USNM 37657 Pterospermum conforme Hollick  

Notes

Hollick (1930)

Pl. 83 Fig. 3

 

Locality

From Hollick (1930) (p. 108-109)

"Port Moller, 2 miles up the canyon, west from Mud Bay, Alaska Peninsula (original No. 35),
collected by W. W. Atwood and H. M. Eakin in 1908 (lot 5187)."

 

Locality Map

 

Description

From Hollick (1930) (p. 108-109)

"Plate 83, Figure 3"

"Leaf oblong, inequilateral, 6 centimeters in length by 4.5 centimeters in width, rounded above to a blunt apex and below to an oblique truncate-cordate base; margin irregularly wavy, with one broad, blunt tooth below the middle on the broader side; midrib somewhat flexuous; nervation craspedo-camptodrome; secondary nerves craspedodrome to the marginal inequalities, pinnately arranged, the lowest two opposite, arising from the base, with fine branches on the under sides that thin out and coalesce or disappear along the margin, the basilar branch on each side simulating a lateral basilar veinlet; upper secondaries subopposite, three on each side, those on the broader side diverging from the midrib at more obtuse angles than those opposite, all irregularly branched or forked toward the extremities on both under and upper sides."

 

Remarks

From Hollick (1930) (p. 108-109)

"This leaf is referred to the living genus Pterospermum instead of to the fossil genus Pterospermites for the reason that it appears to resemble the former more closely than it does the latter as originally defined. Pterospermites vagans Heer (1859) (p. 36, pl. 109, figs. 1 - 5) the type of the genus, was founded on fossil seeds, while Pterospermites integrifolius Heer (1868) (p. 122, pl. 9, fig. 14a) and P. dentatus Heer (1868) (p. 138, pl. 21, fig. 15b; pl. 23, figs. 6, 7 (8, 9?)) the first fossil leaves that were referred by the author to the genus are, respectively, subpeltate and peltate. This feature may therefore be regarded as a generic character; although subsequently a number of species of nonpeltate leaves were included in the genus by Heer and other writers.

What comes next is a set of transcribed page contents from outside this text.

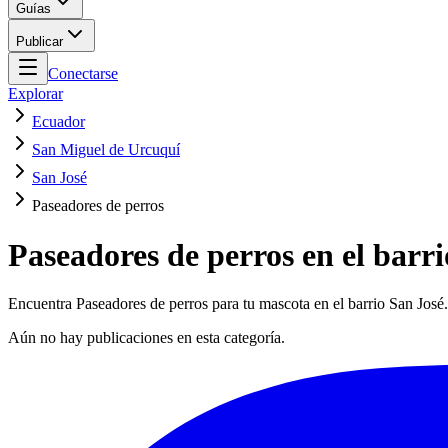
Guías
Publicar
Conectarse
Explorar
Ecuador
San Miguel de Urcuquí
San José
Paseadores de perros
Paseadores de perros en el barr
Encuentra Paseadores de perros para tu mascota en el barrio San José.
Aún no hay publicaciones en esta categoría.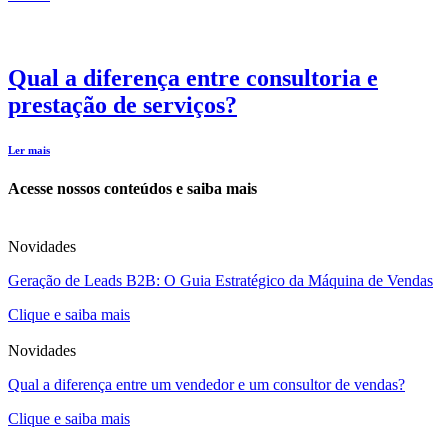
Qual a diferença entre consultoria e
prestação de serviços?
Ler mais
Acesse nossos conteúdos e saiba mais
Novidades
Geração de Leads B2B: O Guia Estratégico da Máquina de Vendas
Clique e saiba mais
Novidades
Qual a diferença entre um vendedor e um consultor de vendas?
Clique e saiba mais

Our specimen is nonpeltate and resembles the figure of Pterospermum sp. by Ettingshausen (1861) (pl. 49, fig. 6) more closely than it resembles any of the peltate forms of Pterospermites; although it apparently belongs with the nonpeltate type of leaves represented by Pterospermites modestus Lesquereux (1892) (p. 186, pl.58, fig. 5) and P. longiacuminatus Lesquereux (1892) (pl. 59, fig. 3) from the Dakota sandstone of Kansas. In any critical revision of the genus the species of the type of those last mentioned might better be excluded and referred to some one or another allied genus, such as Pterospermum or Sterculia."